The whole idea is to finance in a manner that people are not pushed into poverty due to expenses incurred on healthcare. Countries like Japan and Thailand also took 40 to 50 years to achieve the best of their health financing models.

You spoke about the Ayushman Bharat programme. But there is also a decent amount of criticism against it for not being able to cover a large chunk of the population. And recently, a CAG report highlighted large-scale corruption. Do you still believe it is the panacea for India’s health problems?

I mean, I do not want to say whether it’s a panacea or not, but what I’m saying is that covering 500 million people [under the programme] –  that we know is one of the largest –  is a great achievement. So, I’m sure India has a plan to cover more. Everyone gradually will be covered.

Though the government, so far, hasn’t made public any such intention of covering the entire population, the programme is also criticised for having diverted its attention from creating better health facilities to investing in insurance schemes as a proxy…

You are mixing two things here.
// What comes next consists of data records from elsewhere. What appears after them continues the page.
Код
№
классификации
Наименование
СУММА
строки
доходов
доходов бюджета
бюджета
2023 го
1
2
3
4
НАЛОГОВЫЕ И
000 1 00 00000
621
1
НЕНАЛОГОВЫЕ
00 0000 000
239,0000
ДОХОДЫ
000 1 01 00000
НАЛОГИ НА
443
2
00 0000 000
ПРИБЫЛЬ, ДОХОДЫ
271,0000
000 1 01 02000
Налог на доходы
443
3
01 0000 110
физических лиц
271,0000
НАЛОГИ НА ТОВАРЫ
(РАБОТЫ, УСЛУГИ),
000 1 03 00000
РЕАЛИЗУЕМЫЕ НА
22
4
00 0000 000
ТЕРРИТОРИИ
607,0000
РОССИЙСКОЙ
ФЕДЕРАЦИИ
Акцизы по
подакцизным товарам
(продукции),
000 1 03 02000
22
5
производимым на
Insurance is essential for providing income to health facilities. And once there is income, infrastructure and various issues can be improved. Infrastructure does not exist in isolation.

So, the government can still invest in infrastructure [while funding insurance-based programmes].
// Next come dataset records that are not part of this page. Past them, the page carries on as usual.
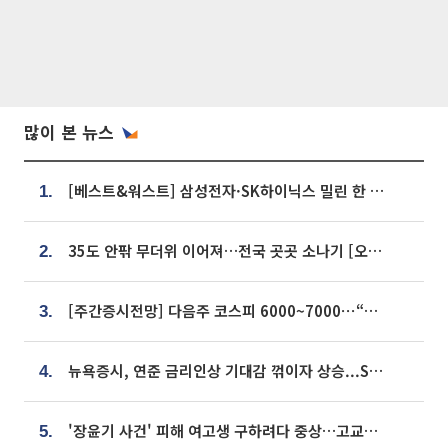
많이 본 뉴스
[베스트&워스트] 삼성전자·SK하이닉스 밀린 한 주…상상인증권은 85% 급등
1.
35도 안팎 무더위 이어져…전국 곳곳 소나기 [오늘 날씨]
2.
[주간증시전망] 다음주 코스피 6000~7000⋯“外人 수급은 정책이 변수”
3.
뉴욕증시, 연준 금리인상 기대감 꺾이자 상승...S&P500 사상 최고치 [종합]
4.
'장윤기 사건' 피해 여고생 구하려다 중상…고교생 의상자 지정
5.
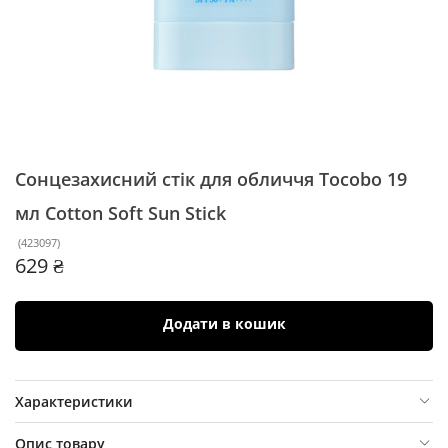
Сонцезахисний стік для обличчя Tocobo 19
мл
Cotton Soft Sun Stick
(
423097
)
629 ₴
Додати в кошик
Характеристики
Опис товару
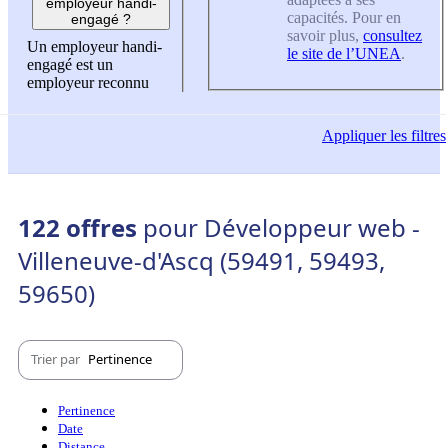
employeur handi-
capacités. Pour en
engagé ?
savoir plus,
consultez
Un employeur handi-
le site de l’UNEA
.
engagé est un
employeur reconnu
Appliquer
les filtres
122 offres
pour Développeur web -
Villeneuve-d'Ascq (59491, 59493,
59650)
Trier par
Pertinence
Pertinence
Date
Distance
Representative image. Photo: Yaqut Ali/The Wire.

There is a lot of diversity within the SEAR, and therefore, every country has a health problem unique to its own. How can you bring synergy amidst all of this?

Yes, there exists a lot of diversity but the principles like universal health coverage are the same. So, while I don’t intend to implement a one-size-fits-all formula and stress for a tailored approach for each country, there is a lot that these countries can learn from each other depending on their specific challenges. For example, NCDs for India, climate change for Maldives, migration for Japan, etc.

The SEAR, in the coming decades, would be home to the most ageing populations. This is not only going to create a challenge in terms of access to health, again, but also, otherwise. What is your prescription to deal with that?

This is a very important question. Japan and Singapore are good examples to learn from, in this regard.

But firstly, we have to make sure that ageing is recognised and acknowledged as part of our health policymaking. Primary healthcare has to be strengthened for the elderly. Besides physical care, programmes for their [ageing population’s] psychological and emotional care have to be incorporated as part of the programmes for them.

Secondly, to see to it that the elderly age in a healthy manner, especially in a country like India, where the burden of NCDs is already high, we have to provide them an active lifestyle, and opportunities to work, if they are interested, even when they are not a part of workforce as such.

Lastly, I want to ask about a challenge that is somewhat unique to India, which is unbridled to a large extent, the unscientific use of various alternative systems of medicine products. How big a problem is this for you?

Traditional medicine is important but at the same time, it has to be based on very good, proven, and scientifically robust research with good evidence, definitely.

Are the governments doing enough to implement in practice what you just said?

There has to be the right kind of legislation in place, and more importantly, right and constant messaging – that anything [a drug or a supplement] has to be consumed only if it passes the scientific muster. Mass awareness programmes are urgently needed for this, and the youth has to be engaged.

But not everything can be done by the governments. If there is evidence saying something is not good to be consumed and if one is still hell-bent on doing that, then there is a problem. [It’s] a challenge in terms of behavioural science, dealing with which requires a lot of engagement with the community.